Sys.dm_os_wait_stats materializes the in-memory values of the wait stats as a typical result set that represents the total waits for all processes that have finished since the counters were last reset. Be aware that SQL Server resets these counters to 0 at each restart; alternatively, you can manually reset them by executing the command
Keep in mind that each time you query this view, you'll get a snapshot from that point in time, which includes the total waits on the instance. Ideally, you want to see a differential or delta of two distinct snapshots so that you can better gauge the amount of waits during a particular time period. Table 1 shows the output of the DMV.
At the time of this writing, there are just over 200 different wait types available for SQL Server to
monitor. Microsoft will add more over time, with each new version and service pack. You'll probably never have to deal with most of these wait types, so you don't have to worry too much about knowing what they all mean. If you want details about each wait type, check out the Microsoft article "SQL Server 2005 Waits and Queues." The article includes some scripts for capturing and reporting on the waits in your system. In the SQL Server Magazine Performance Tuning and Optimization subforum, I'll add my own rendition of how to capture and report on the wait stats in both SQL Server 2005 and SQL Server 2000.
Digging into It
Table 1's waiting_tasks_count column gives you an indication of how many times the processes have begun to wait, for that particular wait type. Generally, the most important column is the wait_time_ms column, which tells you how many total milliseconds passed for each wait type. Obviously, the longer the wait time, the less efficient the process becomes. But another aspect of waits that you need to be keenly aware of is signal_wait_time.
Figure 1 helps illustrate the importance of the signal_wait_time column. When a thread can't continue because a resource has become unavailable, the system places the thread into a wait state of one type or another. This scenario can occur for a number of reasons, but for the purpose of this article, suppose you need to read 100 pages of data, but only the first few pages are in the data buffer cache. Also suppose that the request to fetch the other pages from the disk and place them into the cache where you can read them will take 20 milliseconds to complete, and you have lots of users requesting time on the processors. Once the thread goes into the wait state, the scheduler will pull that thread off the processor and place it in the worker queue so that another thread that's ready and able to process data can run.

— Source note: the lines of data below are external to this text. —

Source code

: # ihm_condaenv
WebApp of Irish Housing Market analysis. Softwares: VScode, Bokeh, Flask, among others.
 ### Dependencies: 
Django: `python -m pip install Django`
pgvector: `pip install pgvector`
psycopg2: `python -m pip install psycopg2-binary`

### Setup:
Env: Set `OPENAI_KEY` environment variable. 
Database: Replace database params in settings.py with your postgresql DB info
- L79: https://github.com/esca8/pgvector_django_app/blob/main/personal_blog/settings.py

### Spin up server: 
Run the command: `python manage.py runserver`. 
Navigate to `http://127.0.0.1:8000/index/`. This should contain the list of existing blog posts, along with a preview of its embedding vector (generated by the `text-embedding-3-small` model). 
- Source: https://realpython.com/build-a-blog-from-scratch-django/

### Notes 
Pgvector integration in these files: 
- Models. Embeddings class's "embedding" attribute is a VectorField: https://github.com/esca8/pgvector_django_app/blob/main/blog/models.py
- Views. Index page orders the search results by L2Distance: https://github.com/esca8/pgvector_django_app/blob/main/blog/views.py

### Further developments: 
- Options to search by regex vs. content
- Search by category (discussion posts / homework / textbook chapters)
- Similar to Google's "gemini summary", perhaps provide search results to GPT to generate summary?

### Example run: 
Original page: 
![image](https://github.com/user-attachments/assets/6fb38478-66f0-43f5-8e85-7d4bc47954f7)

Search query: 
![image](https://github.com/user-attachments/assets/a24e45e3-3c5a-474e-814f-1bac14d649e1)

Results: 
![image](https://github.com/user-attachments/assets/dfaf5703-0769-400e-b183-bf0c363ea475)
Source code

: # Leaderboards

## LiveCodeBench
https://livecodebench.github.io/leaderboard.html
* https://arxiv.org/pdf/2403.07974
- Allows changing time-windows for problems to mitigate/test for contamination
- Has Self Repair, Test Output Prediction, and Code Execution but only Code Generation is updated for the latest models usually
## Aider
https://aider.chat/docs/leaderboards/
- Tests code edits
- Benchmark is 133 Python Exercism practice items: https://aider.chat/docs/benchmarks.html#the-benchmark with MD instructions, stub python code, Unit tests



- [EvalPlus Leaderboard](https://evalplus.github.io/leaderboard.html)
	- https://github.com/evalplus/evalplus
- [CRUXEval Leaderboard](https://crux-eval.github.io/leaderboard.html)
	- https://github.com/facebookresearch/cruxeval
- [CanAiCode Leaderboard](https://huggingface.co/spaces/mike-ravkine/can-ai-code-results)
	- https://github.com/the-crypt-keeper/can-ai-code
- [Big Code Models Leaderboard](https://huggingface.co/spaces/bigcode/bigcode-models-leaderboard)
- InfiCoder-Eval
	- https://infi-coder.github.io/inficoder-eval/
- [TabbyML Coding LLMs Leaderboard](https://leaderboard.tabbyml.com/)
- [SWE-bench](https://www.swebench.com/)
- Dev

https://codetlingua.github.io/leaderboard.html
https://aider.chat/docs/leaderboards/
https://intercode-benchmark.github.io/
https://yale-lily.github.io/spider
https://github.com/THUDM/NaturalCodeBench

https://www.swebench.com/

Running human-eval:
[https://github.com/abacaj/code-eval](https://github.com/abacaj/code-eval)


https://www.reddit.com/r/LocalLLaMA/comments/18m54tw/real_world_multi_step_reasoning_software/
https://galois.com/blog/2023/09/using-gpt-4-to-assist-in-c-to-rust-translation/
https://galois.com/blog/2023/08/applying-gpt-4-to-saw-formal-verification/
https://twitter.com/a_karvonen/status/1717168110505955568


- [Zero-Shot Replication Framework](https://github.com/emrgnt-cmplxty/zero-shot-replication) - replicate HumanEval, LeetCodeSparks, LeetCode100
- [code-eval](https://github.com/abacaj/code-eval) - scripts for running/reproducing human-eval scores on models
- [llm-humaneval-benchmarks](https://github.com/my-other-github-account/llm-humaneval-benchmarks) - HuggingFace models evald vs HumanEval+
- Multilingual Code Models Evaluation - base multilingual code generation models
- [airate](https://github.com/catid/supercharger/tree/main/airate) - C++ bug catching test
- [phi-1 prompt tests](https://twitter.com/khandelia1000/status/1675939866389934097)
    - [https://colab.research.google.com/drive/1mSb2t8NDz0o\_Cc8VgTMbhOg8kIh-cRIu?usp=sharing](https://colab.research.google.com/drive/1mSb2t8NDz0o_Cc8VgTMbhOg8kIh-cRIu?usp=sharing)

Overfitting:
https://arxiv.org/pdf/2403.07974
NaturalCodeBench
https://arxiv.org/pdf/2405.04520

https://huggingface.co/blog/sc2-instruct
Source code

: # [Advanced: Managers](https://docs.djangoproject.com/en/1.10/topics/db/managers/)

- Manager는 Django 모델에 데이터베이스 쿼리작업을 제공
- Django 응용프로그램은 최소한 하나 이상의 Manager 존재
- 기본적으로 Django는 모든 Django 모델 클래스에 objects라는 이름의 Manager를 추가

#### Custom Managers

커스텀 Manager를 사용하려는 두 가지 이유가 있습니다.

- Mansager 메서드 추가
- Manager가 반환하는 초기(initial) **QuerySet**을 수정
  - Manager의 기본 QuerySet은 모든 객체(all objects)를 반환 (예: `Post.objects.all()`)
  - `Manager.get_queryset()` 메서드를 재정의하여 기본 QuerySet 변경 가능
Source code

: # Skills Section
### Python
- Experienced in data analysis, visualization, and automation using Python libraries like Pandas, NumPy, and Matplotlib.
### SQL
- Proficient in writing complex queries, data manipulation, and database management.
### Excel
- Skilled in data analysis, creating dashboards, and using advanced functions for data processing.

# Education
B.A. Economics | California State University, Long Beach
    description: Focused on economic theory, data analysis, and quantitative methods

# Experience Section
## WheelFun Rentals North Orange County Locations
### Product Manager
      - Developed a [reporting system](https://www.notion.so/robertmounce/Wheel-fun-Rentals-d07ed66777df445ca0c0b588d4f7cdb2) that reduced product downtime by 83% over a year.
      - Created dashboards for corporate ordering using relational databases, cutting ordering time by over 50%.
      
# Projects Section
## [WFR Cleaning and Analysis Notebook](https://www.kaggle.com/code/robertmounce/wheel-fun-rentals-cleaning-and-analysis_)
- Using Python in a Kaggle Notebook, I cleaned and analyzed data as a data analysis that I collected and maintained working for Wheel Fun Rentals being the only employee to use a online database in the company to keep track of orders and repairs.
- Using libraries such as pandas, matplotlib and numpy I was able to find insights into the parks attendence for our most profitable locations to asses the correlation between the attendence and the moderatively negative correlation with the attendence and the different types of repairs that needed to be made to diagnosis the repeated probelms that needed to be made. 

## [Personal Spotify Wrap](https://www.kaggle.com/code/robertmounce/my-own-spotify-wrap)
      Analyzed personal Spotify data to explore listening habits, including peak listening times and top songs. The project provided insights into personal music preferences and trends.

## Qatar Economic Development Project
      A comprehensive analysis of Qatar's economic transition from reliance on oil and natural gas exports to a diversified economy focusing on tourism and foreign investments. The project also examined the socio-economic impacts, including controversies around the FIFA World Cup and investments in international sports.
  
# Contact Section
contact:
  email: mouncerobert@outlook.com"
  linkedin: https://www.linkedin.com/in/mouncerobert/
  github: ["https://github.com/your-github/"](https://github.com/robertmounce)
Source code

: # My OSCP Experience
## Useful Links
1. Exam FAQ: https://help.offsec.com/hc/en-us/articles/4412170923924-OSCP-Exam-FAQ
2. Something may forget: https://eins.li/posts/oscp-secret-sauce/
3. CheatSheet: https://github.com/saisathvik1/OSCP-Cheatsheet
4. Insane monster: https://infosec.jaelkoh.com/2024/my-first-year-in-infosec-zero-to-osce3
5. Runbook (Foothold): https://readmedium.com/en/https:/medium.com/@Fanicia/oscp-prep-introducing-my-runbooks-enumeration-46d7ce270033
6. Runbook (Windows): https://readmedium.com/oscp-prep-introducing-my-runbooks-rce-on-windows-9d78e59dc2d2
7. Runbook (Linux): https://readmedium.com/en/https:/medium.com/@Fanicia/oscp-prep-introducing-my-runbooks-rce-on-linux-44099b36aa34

The point labeled T0 in Figure 1 illustrates this moment, which is the start of the wait time. At this point, SQL Server starts keeping track of how long the thread has been waiting, and for which wait type. In this case, it will most likely be a PageIOLatch wait - typically associated with disk-to-memory transfers. After approximately 10 milliseconds, the I/O request has been satisfied and the page is in cache and ready to be read by your thread, as reflected by the point labeled T1. However, to read this data and continue the processing, the thread must be reloaded back onto the processor from the queue. If other threads are currently running, it might be a while before the processor becomes available again—reflected as the point labeled T2. The time between T1 and T2 is called the signal wait time and really has nothing to do with the original problem that caused the wait but gets reflected in the overall wait time, which appears in the DMV's wait_time_ms column. Lots of signal waits indicate excessive CPU pressure, whereas fewer signal waits place the bottleneck on the specific wait type resource. As you can see, this is an important distinction that—if not accounted for—can lead you down the wrong path.
If you want to know where your SQL Server instance spends most of its time waiting, simply use the built-in DMV to occasionally peek at these statistics. If you order the report in descending order of most waits to least waits, you can quickly see where your largest bottlenecks are and where you might want to investigate problems and determine how to minimize those waits. Keep in mind that there will always be waits in an active system. The key is to know when those waits are excessive and to be proactive in addressing them.